* **AVAILABLE RECORDS**:
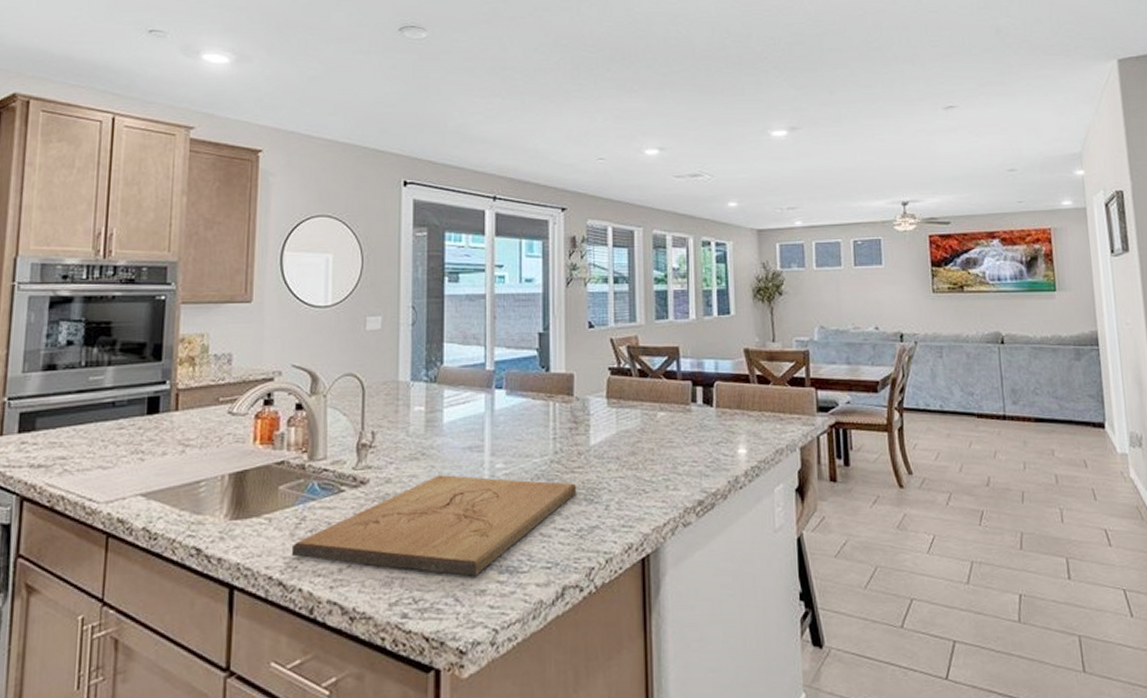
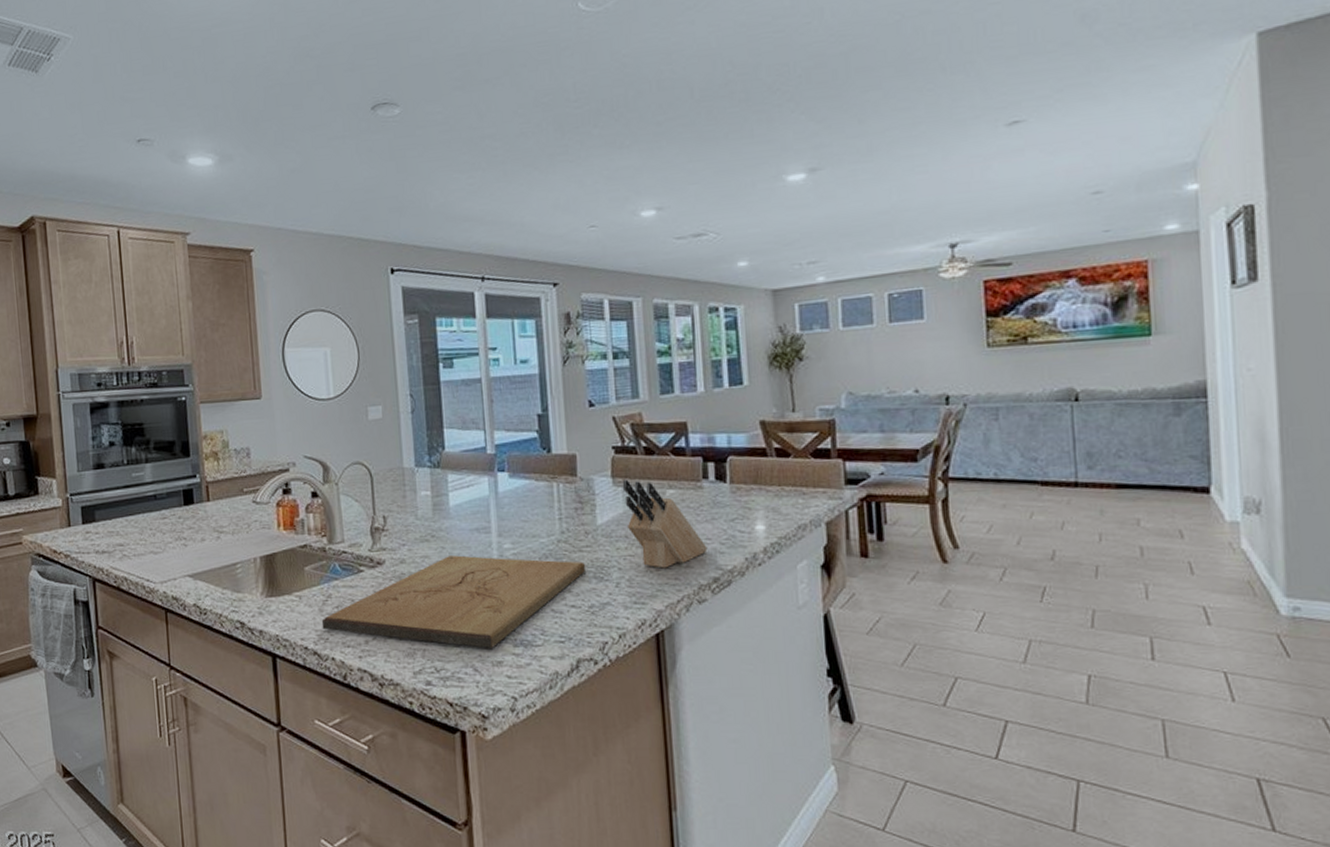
knife block: none [616,400,694,491] -> present [622,479,708,569]

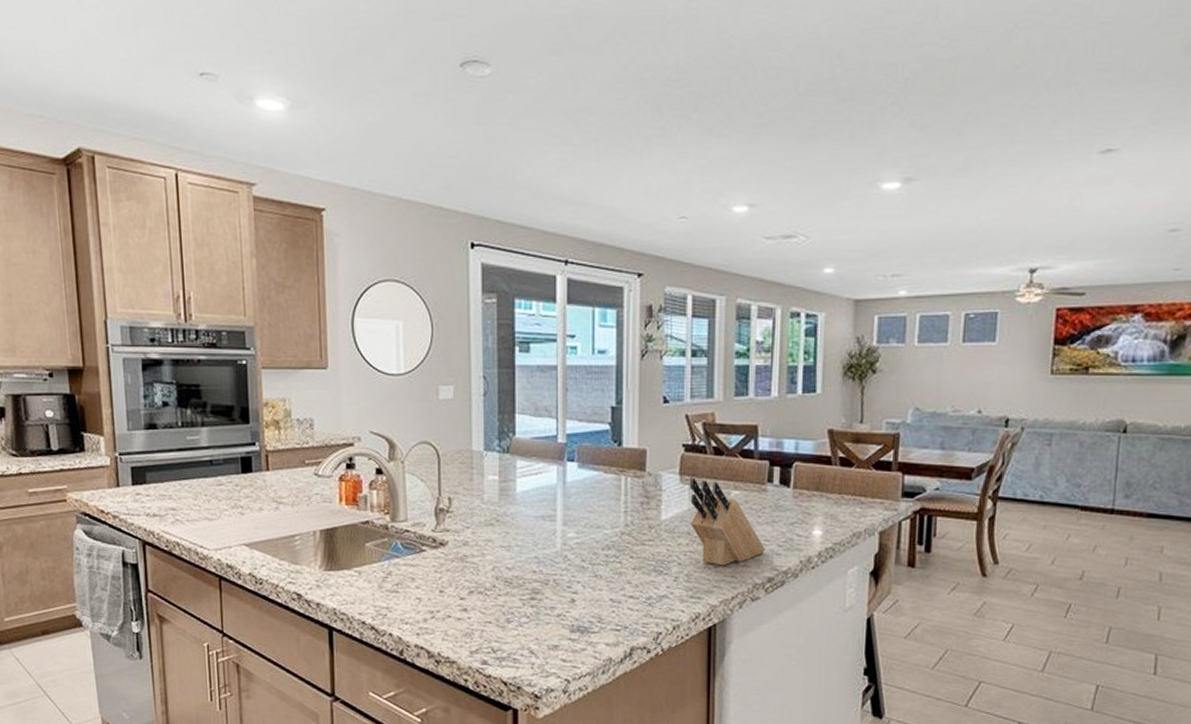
cutting board: present [321,555,587,648] -> none [380,541,647,632]

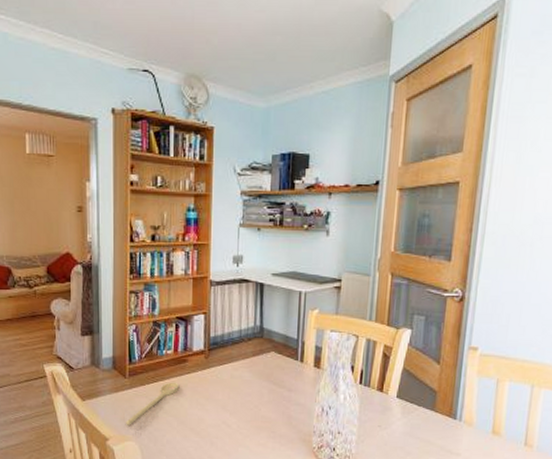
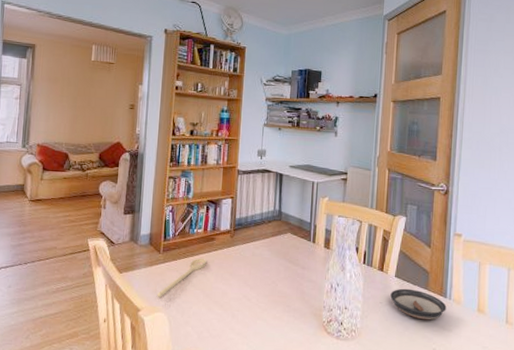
saucer: none [390,410,456,444] -> present [390,288,447,320]

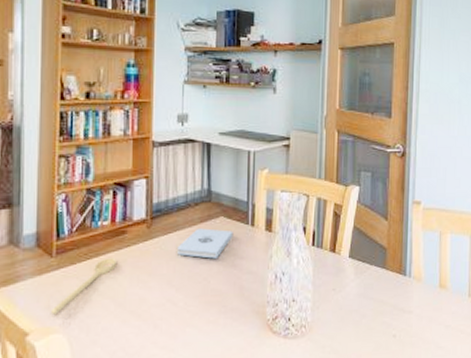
notepad: none [253,241,298,267] -> present [177,228,233,259]
saucer: present [390,288,447,320] -> none [344,269,406,304]

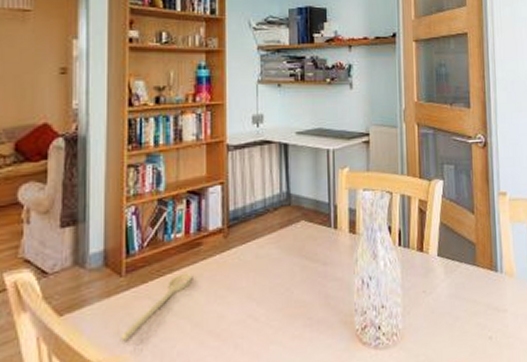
notepad: present [177,228,233,259] -> none [257,234,316,267]

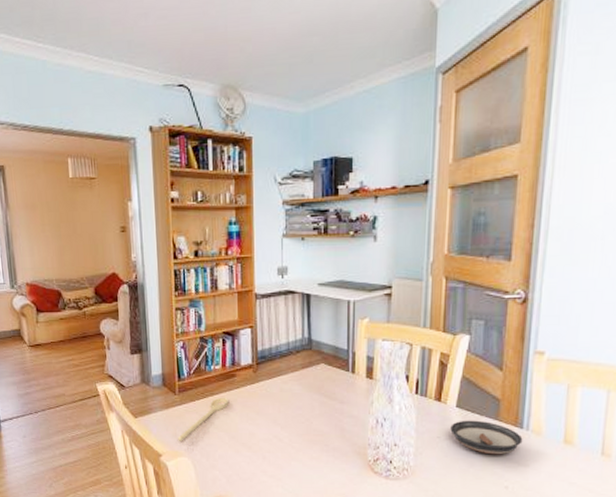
saucer: none [434,267,499,304] -> present [450,420,523,455]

* **BRIEF**: In the material above, please find every line that includes the word "saucer" and copy it.

* **ANSWER BOX**:
saucer: none [390,410,456,444] -> present [390,288,447,320]
saucer: present [390,288,447,320] -> none [344,269,406,304]
saucer: none [434,267,499,304] -> present [450,420,523,455]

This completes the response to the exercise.